Modelo solidário de negócio
Além dos pilares, três premissas também foram elencadas para o sucesso da plataforma, de acordo com Donatiello.
“A premissa número um é que ela deveria custar menos de R$ 50. Ou seja, menos de 1% do que custa uma universidade de ponta, com o mesmo nível de professores. A segunda, é que o professor deve ganhar até dez vezes mais. Então, naquele momento, os professores, por hora-aula, estavam ganhando R$ 50, R$ 70 e nós decidimos pagar de R$ 500 a R$ 700 a hora-aula”, informa.
Uma coisa é óbvia. Não são só os valores que atraem, entre outros, docentes como Miguel Nicolelis, Marilena Chauí, a filosofa norte-americana Nancy Fraser, o sociólogo alemão Wolfgang Schluchter e Noam Chomsky, considerado pelo The New York Times o mais importante intelectual vivo no mundo.
A terceira premissa previa pelo menos 2 mil alunos para o projeto funcionar e foi batida no segundo dia após o lançamento.
“Foram 3 mil alunos. No primeiro mês, mais de 5 mil alunos. Então, deu certo, né?” , comemora.
Hoje, entre os 65 mil alunos inscritos na plataforma, a iniciativa do ICL conta com assinantes em 61 países aptos a acessar seus cursos, que vão do ensino de Idiomas (inglês, chinês, francês, espanhol, italiano, alemão e japonês), Excel, História, Filosofia, Educação Financeira, Negócios, entre outros.
Os valores, conforme uma brincadeira interna no ICL, custam menos do que um sanduíche. São mensalidades de R$ 47 no Plano Essencial e R$ 62 no Solidário, que leva esse nome porque garante bolsas integrais para alunos sem condições financeiras, os quais hoje somam 25 mil.

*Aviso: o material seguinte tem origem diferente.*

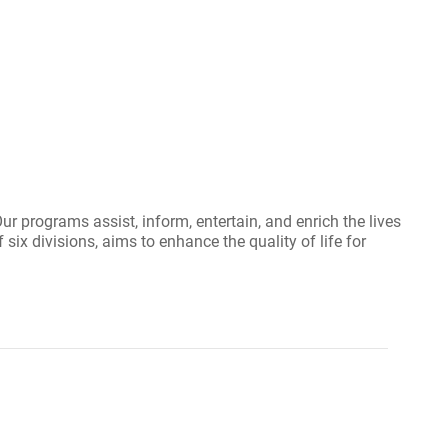
r programs assist, inform, entertain, and enrich the lives
six divisions, aims to enhance the quality of life for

Para a distribuição das bolsas, há uma rede de parceiros afinada com os seus propósitos. São mais de 60 instituições, como Educafro, UNE, CUT, MST, Instituto Padre Jósimo e Rede da Maré.

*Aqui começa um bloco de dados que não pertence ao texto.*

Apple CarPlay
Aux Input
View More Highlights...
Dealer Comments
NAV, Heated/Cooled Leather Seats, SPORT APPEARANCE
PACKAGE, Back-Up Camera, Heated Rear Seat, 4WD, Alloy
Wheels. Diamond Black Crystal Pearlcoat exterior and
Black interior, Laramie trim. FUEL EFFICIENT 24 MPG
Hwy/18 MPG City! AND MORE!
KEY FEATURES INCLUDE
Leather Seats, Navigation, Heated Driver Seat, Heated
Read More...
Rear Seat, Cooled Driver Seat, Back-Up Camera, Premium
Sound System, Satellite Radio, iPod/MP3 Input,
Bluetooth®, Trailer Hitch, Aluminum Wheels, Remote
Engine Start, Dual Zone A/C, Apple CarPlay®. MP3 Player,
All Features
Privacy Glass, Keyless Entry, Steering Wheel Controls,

Todas estão entusiasmadas com o sucesso alcançado; com as ações sociais como a instalação de salas de aula para populares, como o projeto-piloto iniciado com o padre Júlio Lancellotti, que trabalha com a população de rua de São Paulo, entre outras.
Notícia sem rabo preso
Outra ação, em especial, tem se destacado ultimamente: os investimentos feitos em noticiosos via streaming.

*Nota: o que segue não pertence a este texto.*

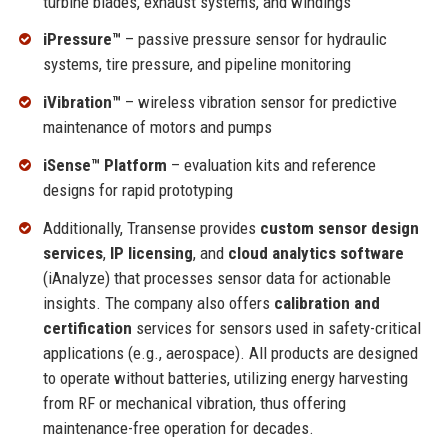
turbine blades, exhaust systems, and windings
iPressure™
– passive pressure sensor for hydraulic
systems, tire pressure, and pipeline monitoring
iVibration™
– wireless vibration sensor for predictive
maintenance of motors and pumps
iSense™ Platform
– evaluation kits and reference
designs for rapid prototyping
Additionally, Transense provides
custom sensor design
services
,
IP licensing
, and
cloud analytics software
(iAnalyze) that processes sensor data for actionable
insights. The company also offers
calibration and
certification
services for sensors used in safety-critical
applications (e.g., aerospace). All products are designed
to operate without batteries, utilizing energy harvesting
from RF or mechanical vibration, thus offering
maintenance-free operation for decades.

Inserido na lógica de intervenção no espaço público, está o ICL Notícias, que começou com uma edição das segundas às sextas-feiras, no período da manhã em maio de 2022, já conta com uma segunda edição, das 19 às 20 horas, e o Desperta ICL, das 7 às 8 nas manhãs.
A independência da programação, sem propagandas e patrocinador, trouxe outro seleto grupo de profissionais para gravitar em torno do ICL.
São profissionais da imprensa como Xico Sá, Cristina Serra, Juca Kfouri, Jamil Chade, Chico Pinheiro e Leandro Demori.
A audiência da programação do ICL já ultrapassa 20 milhões de visualizações por mês no Youtube e sem o mecanismo de monetização ativado. Isso, destaca o CEO do ICL, é para que haja total independência e que não seja permitida a promoção de empresas e produtos que não estejam dentro dos princípios da organização.
“Com isso, somos o maior canal de notícias em audiência do mundo sem patrocínio, sem monetização, sem investidores e sem rabo preso. Lembrando que, com monetização ativa, sem dúvida, nossos vídeos seriam mais sugeridos ao público e isso aumentaria a visualização”, completa Donatiello.